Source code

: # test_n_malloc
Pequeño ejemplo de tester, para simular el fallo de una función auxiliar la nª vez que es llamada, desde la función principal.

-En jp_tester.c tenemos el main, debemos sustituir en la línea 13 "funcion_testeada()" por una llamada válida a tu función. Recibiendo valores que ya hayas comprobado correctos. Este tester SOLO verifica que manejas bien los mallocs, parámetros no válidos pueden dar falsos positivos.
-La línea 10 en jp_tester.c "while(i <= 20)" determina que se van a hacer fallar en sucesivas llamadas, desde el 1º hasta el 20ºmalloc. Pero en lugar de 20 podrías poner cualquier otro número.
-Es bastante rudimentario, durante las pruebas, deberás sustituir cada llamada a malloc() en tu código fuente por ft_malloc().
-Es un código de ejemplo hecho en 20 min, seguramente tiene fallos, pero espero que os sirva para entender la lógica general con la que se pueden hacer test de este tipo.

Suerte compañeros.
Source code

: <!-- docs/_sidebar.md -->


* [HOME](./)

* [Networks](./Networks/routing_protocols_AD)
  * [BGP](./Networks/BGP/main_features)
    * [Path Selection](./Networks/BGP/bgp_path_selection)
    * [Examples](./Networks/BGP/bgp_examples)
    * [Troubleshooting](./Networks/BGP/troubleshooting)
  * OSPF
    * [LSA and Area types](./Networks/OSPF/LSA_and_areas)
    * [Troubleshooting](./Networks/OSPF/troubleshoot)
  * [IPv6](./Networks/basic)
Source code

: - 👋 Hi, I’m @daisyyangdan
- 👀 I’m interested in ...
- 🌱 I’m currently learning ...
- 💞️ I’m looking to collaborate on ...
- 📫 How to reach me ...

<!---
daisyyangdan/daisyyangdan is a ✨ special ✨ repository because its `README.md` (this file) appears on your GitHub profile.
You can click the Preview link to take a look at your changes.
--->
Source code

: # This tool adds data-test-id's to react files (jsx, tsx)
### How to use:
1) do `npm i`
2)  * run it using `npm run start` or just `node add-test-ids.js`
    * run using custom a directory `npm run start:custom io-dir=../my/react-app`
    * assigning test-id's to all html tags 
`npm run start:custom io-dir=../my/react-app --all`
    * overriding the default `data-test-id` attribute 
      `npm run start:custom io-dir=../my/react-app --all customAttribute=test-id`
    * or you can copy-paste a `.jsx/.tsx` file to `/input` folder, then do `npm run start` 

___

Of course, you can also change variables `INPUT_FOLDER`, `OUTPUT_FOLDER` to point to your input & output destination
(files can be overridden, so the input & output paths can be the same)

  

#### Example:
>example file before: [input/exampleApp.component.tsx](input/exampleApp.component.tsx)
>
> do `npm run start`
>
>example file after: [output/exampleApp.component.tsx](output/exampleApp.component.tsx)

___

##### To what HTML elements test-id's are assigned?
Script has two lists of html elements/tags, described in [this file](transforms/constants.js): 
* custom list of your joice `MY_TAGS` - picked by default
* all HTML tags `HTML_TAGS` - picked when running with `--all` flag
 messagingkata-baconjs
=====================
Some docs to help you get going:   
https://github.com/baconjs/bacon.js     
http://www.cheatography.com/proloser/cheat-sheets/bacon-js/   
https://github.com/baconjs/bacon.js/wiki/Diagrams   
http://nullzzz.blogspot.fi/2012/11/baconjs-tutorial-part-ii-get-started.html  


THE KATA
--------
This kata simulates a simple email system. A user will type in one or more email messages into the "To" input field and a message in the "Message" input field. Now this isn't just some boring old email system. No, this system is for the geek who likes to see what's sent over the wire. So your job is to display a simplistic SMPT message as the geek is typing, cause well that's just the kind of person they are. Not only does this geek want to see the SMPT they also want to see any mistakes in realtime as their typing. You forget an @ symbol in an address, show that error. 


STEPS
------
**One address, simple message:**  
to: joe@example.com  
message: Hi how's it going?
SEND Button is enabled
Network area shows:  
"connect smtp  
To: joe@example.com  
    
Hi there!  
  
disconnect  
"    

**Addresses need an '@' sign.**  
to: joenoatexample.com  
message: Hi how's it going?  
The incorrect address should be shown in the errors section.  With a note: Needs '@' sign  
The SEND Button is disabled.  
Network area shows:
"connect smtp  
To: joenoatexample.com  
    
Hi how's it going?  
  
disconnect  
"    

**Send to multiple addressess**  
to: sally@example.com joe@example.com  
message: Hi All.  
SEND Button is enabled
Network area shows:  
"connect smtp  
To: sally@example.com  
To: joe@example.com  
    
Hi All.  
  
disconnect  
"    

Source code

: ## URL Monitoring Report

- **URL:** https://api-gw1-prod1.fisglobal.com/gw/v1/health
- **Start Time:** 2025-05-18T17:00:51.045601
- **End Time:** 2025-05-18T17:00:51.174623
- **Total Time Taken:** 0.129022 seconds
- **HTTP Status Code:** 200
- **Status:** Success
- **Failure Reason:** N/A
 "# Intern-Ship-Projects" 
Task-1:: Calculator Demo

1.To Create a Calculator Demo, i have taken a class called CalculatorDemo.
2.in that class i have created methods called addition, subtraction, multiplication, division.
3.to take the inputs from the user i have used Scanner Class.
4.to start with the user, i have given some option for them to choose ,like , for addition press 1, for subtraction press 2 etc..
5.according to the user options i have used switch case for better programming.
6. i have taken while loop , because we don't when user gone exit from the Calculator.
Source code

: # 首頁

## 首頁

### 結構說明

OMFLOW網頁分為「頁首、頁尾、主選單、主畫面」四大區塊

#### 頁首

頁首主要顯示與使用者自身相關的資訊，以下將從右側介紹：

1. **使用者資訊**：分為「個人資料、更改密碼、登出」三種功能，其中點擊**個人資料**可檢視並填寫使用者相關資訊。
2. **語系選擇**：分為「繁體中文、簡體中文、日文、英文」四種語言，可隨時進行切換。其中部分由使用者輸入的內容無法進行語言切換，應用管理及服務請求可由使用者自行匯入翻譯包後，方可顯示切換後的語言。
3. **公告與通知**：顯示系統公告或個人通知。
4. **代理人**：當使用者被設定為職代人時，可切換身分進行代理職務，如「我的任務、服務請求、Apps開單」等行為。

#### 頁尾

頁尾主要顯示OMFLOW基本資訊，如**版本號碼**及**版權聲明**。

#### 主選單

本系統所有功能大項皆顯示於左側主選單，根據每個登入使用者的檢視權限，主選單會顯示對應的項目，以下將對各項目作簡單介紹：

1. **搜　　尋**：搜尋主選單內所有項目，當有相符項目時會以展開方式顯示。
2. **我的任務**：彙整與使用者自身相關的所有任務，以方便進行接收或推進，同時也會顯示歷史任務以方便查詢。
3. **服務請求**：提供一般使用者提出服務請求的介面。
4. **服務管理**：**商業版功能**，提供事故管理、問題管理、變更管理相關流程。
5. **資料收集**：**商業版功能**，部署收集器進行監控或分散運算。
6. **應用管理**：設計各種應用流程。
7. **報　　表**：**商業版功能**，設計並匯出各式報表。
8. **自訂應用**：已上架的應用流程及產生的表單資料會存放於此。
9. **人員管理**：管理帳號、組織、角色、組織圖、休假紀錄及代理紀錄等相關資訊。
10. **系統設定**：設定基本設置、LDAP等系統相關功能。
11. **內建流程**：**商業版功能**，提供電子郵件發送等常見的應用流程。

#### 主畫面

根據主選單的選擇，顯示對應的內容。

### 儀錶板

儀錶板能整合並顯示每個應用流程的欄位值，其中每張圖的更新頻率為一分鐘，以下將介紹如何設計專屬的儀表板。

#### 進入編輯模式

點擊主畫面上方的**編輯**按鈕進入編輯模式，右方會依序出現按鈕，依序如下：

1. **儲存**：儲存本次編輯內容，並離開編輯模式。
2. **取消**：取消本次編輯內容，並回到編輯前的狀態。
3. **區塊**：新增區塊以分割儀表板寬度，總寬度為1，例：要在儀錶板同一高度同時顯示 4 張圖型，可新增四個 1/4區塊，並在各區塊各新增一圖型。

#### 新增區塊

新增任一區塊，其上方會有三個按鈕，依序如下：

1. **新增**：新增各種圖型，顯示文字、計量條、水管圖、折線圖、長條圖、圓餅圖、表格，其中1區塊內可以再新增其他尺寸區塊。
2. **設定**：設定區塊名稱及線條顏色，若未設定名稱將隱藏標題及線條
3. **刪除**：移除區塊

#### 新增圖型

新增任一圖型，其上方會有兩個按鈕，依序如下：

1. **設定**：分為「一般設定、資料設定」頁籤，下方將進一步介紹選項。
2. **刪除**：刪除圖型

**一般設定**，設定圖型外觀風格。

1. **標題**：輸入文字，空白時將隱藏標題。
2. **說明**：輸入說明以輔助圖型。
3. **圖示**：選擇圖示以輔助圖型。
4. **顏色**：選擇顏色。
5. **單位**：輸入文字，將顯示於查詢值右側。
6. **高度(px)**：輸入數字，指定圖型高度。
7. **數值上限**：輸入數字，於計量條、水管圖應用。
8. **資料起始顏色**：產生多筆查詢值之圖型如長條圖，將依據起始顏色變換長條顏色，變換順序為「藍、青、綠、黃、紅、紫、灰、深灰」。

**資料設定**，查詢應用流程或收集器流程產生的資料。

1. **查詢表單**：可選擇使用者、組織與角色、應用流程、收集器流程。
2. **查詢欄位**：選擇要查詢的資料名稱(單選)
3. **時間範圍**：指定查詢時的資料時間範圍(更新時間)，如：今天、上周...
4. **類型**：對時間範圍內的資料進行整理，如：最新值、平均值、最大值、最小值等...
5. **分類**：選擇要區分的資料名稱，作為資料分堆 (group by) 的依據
+++
» Your goal
Among the records above, find the lines where the word "elements" appears and copy them.

» Reply
##### To what HTML elements test-id's are assigned?
Script has two lists of html elements/tags, described in [this file](transforms/constants.js): 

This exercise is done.